Ovviamente, si tratta di temi troppo vasti per essere affrontati qui diffusamente.
Certamente, si può fare almeno un’ultima osservazione. La differenza tra Europa e USA probabilmente risiede anche in questo.
In Europa, lo scontro secolare tra Chiesa e Stato ha storicamente compresso il potenziale espansivo della cittadinanza, limitato la libera manifestazione delle libertà individuali, frenato la costruzione di vere e proprie ‘religioni civili’.

Nel segno della cittadinanza

Negli USA, viceversa, lo spazio di libertà scoperto e attraversato dai primi coloni fino ai nostri giorni non è stato soltanto ‘spazio geografico’ nel quale edificare ranch e stati federali, ma è stato anche ‘spazio pubblico’ nel quale costruire una dimensione civica ed un tessuto etico condivisi.

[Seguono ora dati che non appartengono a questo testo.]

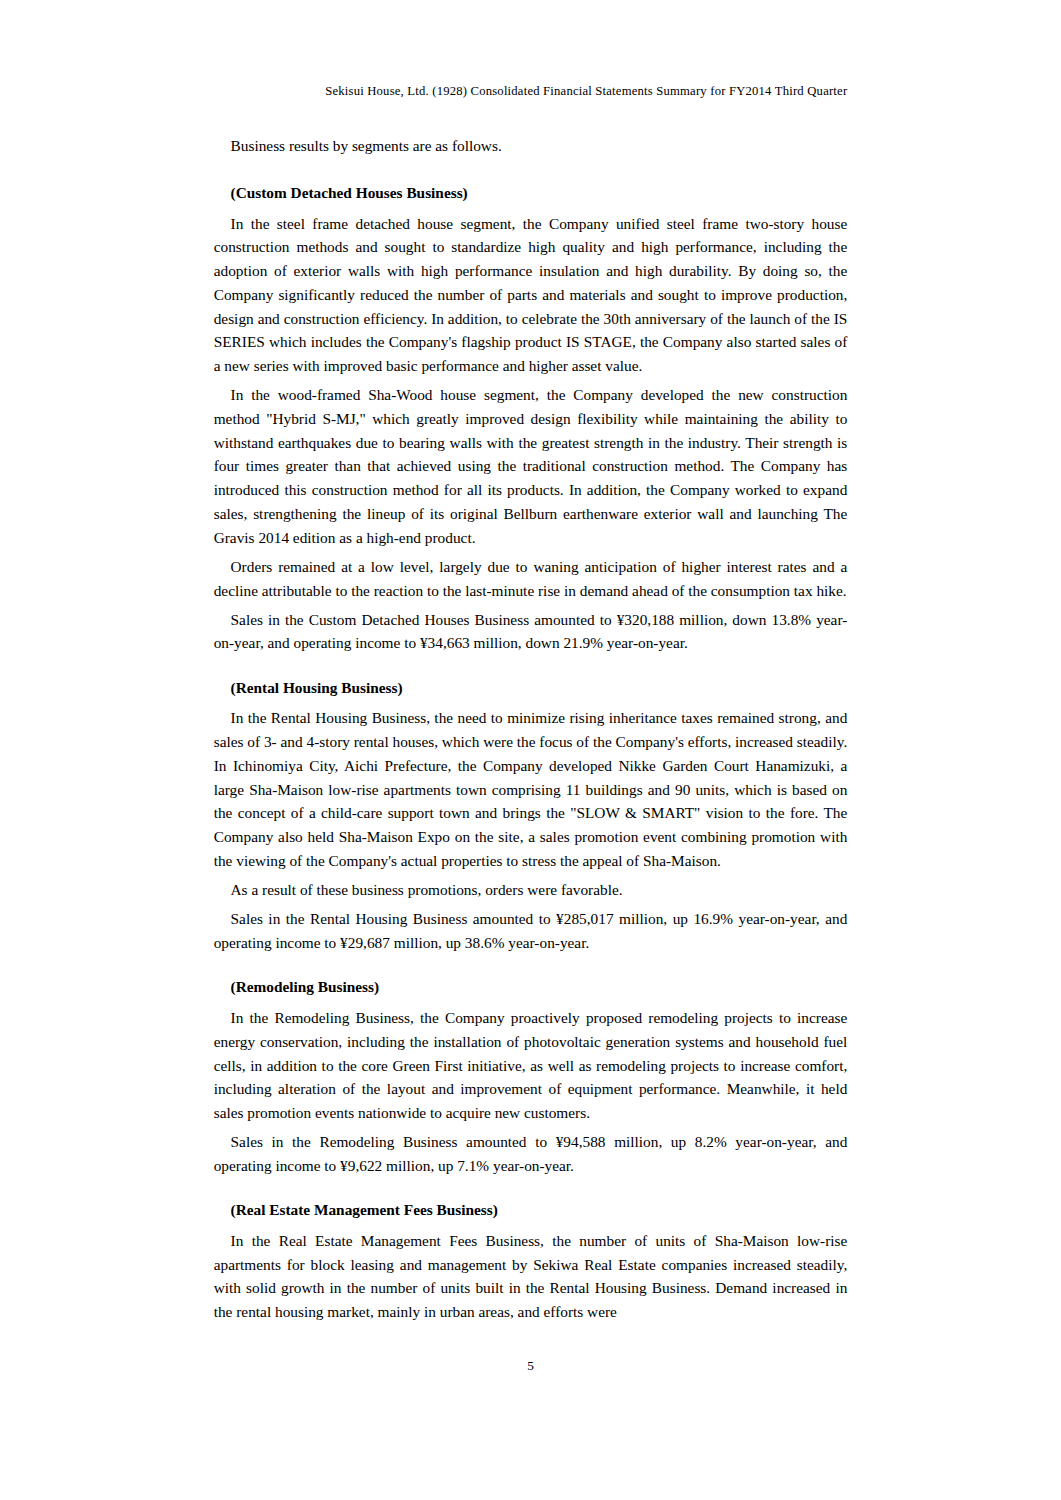Sekisui House, Ltd. (1928) Consolidated Financial Statements Summary for FY2014 Third Quarter
Business results by segments are as follows.
(Custom Detached Houses Business)
In the steel frame detached house segment, the Company unified steel frame two-story house construction methods and sought to standardize high quality and high performance, including the adoption of exterior walls with high performance insulation and high durability. By doing so, the Company significantly reduced the number of parts and materials and sought to improve production, design and construction efficiency. In addition, to celebrate the 30th anniversary of the launch of the IS SERIES which includes the Company's flagship product IS STAGE, the Company also started sales of a new series with improved basic performance and higher asset value.
In the wood-framed Sha-Wood house segment, the Company developed the new construction method "Hybrid S-MJ," which greatly improved design flexibility while maintaining the ability to withstand earthquakes due to bearing walls with the greatest strength in the industry. Their strength is four times greater than that achieved using the traditional construction method. The Company has introduced this construction method for all its products. In addition, the Company worked to expand sales, strengthening the lineup of its original Bellburn earthenware exterior wall and launching The Gravis 2014 edition as a high-end product.
Orders remained at a low level, largely due to waning anticipation of higher interest rates and a decline attributable to the reaction to the last-minute rise in demand ahead of the consumption tax hike.
Sales in the Custom Detached Houses Business amounted to ¥320,188 million, down 13.8% year-on-year, and operating income to ¥34,663 million, down 21.9% year-on-year.
(Rental Housing Business)
In the Rental Housing Business, the need to minimize rising inheritance taxes remained strong, and sales of 3- and 4-story rental houses, which were the focus of the Company's efforts, increased steadily. In Ichinomiya City, Aichi Prefecture, the Company developed Nikke Garden Court Hanamizuki, a large Sha-Maison low-rise apartments town comprising 11 buildings and 90 units, which is based on the concept of a child-care support town and brings the "SLOW & SMART" vision to the fore. The Company also held Sha-Maison Expo on the site, a sales promotion event combining promotion with the viewing of the Company's actual properties to stress the appeal of Sha-Maison.
As a result of these business promotions, orders were favorable.
Sales in the Rental Housing Business amounted to ¥285,017 million, up 16.9% year-on-year, and operating income to ¥29,687 million, up 38.6% year-on-year.
(Remodeling Business)
In the Remodeling Business, the Company proactively proposed remodeling projects to increase energy conservation, including the installation of photovoltaic generation systems and household fuel cells, in addition to the core Green First initiative, as well as remodeling projects to increase comfort, including alteration of the layout and improvement of equipment performance. Meanwhile, it held sales promotion events nationwide to acquire new customers.
Sales in the Remodeling Business amounted to ¥94,588 million, up 8.2% year-on-year, and operating income to ¥9,622 million, up 7.1% year-on-year.
(Real Estate Management Fees Business)
In the Real Estate Management Fees Business, the number of units of Sha-Maison low-rise apartments for block leasing and management by Sekiwa Real Estate companies increased steadily, with solid growth in the number of units built in the Rental Housing Business. Demand increased in the rental housing market, mainly in urban areas, and efforts were
5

Attraverso il faticoso esercizio di libertà e responsabilità, gli americani hanno messo in gioco la loro coscienza direttamente, hanno agito, allo stesso tempo, nell’interesse proprio e nell’interesse generale (lo stesso Tocqueville annotò questa capacità di miscelare interessi privati e pubblici in un modo originale e così diverso dal modo europeo), hanno praticato in concreto la sussidiarietà senza bisogno di sacralizzarla nelle leggi.
Ecco perché, oggi, nel suo discorso inaugurale, Barack Obama può rivolgersi direttamente ai “fellow citizens” – e non ad un ceto di politici di professione, come avviene invece nei discorsi ufficiali nostrani – chiedendo “una nuova era di responsabilità, una presa di coscienza, da parte di ogni Americano, che abbiamo dei compiti per noi stessi, per la nostra nazione e per il mondo”.
Ecco perché oggi, il primo presidente nero di un paese che pure ha conosciuto lo schiavismo, può dire che i suoi cittadini abbracciano questi compiti “felici, fermi nella consapevolezza che niente soddisfa il nostro spirito e definisce il nostro carattere come il fare del nostro meglio nei momenti più difficili”.
Ecco perché Obama cita una cosa che per nessun politico italiano sarebbe un valore: il “prezzo” e la “promessa” della “cittadinanza”.